When it comes to product development, ensuring high quality is non-negotiable. While there are many ways to manage quality, nowadays its typically a luxury in team settings to have a dedicated QA role alongside the development team.
Why does this matter? Here’s the issue: Most teams undervalue testing and quality efforts.
Creating and maintaining high quality requires more than just periodic checks—it demands the right mindset, the right people, and the right processes to implement effectively. Unfortunately many teams don’t yet have the right conditions to get there.

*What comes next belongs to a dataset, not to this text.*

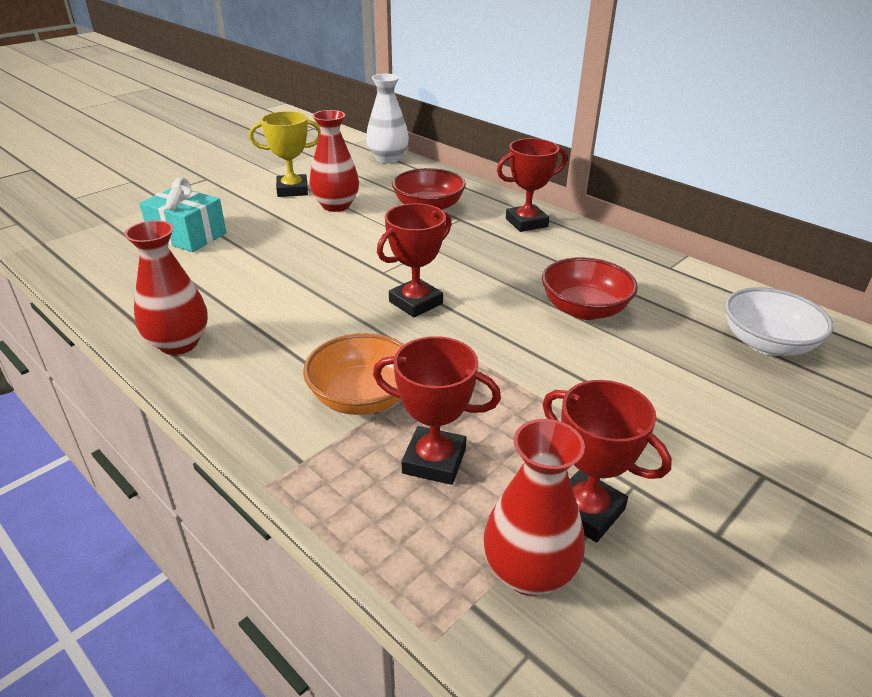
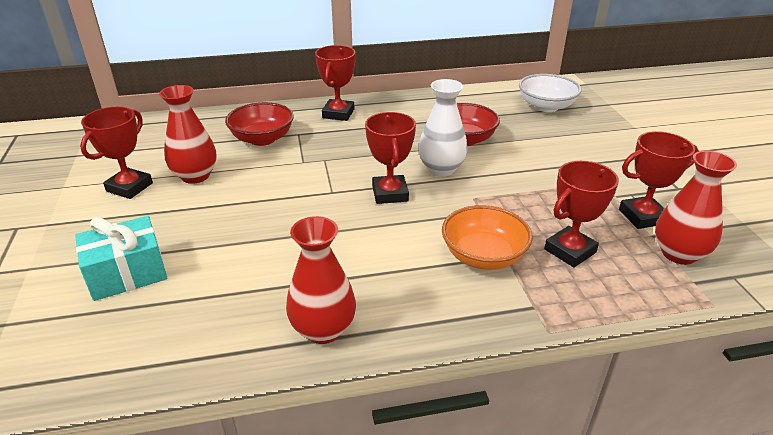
camera: 55 degrees left, 0 degrees up
yellow trophy [249,111,321,197] -> red trophy [80,107,153,199]
white vase [366,74,409,163] -> white vase moved to [418,79,467,176]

In the typical corporate setup (or at companies without technical or experienced middle management) there is a mindset that the only progress made is visible. This mindset is a race to the bottom for feature output where testing and quality efforts are put behind a functional MVP. In these teams, when developers are tasked with quality assurance, their focus shifts away from building new features or solving new technical tickets and the work is not seen as productive. In this mindset and without a dedicated QA role, if quality is everyone’s responsibility, it can quickly become nobody’s responsibility.
The right people are just as crucial as the right mindset. Without a dedicated QA team it often becomes necessary to "double stack," where leaders or product managers take on QA responsibilities. Without the right people, adding quality tasks to these roles can lead to significant gaps in product quality for many teams. To build a high-performing team without a dedicated QA role, having the right people in place is essential. The right people are those with a strong understanding of both development and quality processes and are given the right time to ensure a high quality product.

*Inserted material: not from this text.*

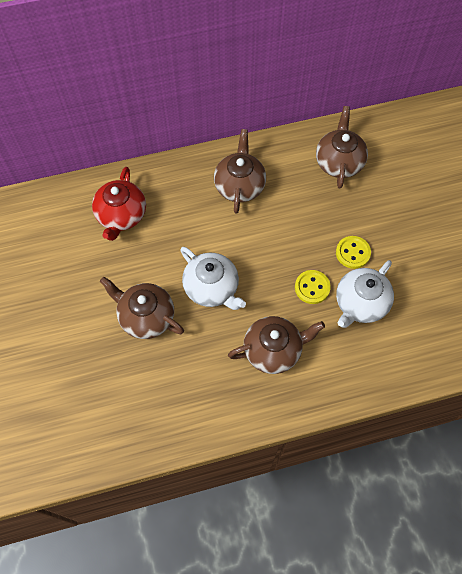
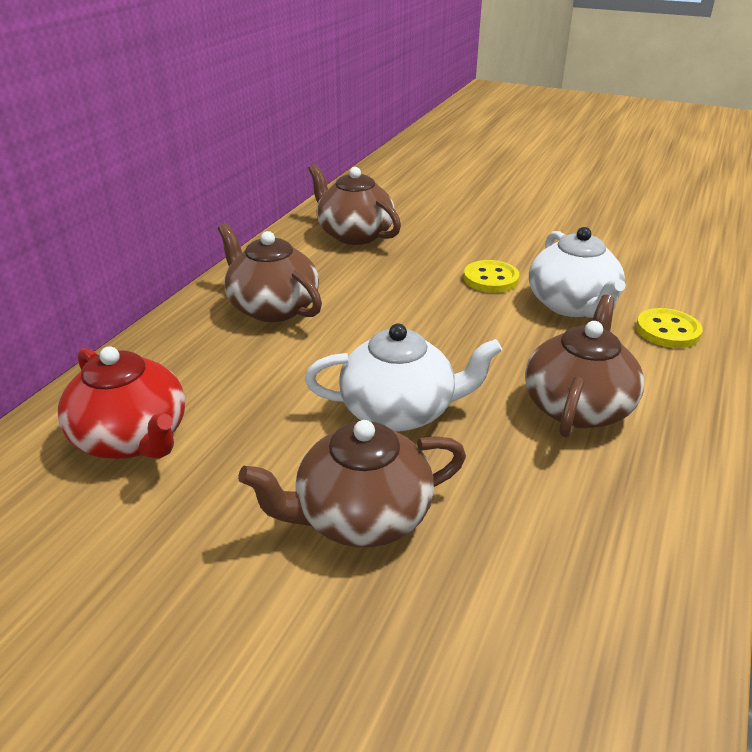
camera: 50 degrees left, 30 degrees down
yellow button [295,270,331,304] -> yellow button moved to [636,308,703,348]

Finally, a dedicated QA team ensures the right checks and balances are implemented for teams that lack established processes. This is the final step because, with the right mindset and the right people, quality checks and automated testing will flow naturally throughout the development process. Quality shouldn’t be an afterthought—it needs to be woven into the development process and the team culture from the very beginning.
Ultimately, the ability to function without a dedicated QA role hinges on the right mindset, people, and process. Everyone should feel empowered to delay or cancel a deployment if the quality isn’t up to par. Building a culture where quality is a shared responsibility, rather than a secondary concern, means teams can deliver exceptional products without relying on a dedicated QA role.
Some of the best teams I’ve worked with didn’t have dedicated QA. It’s not impossible, but it requires significant effort to make it work. Until the team can demonstrate this consistently, most teams benefit from a dedicated QA role.
Stay curious. Keep building. Quality defines the foundation of what comes next.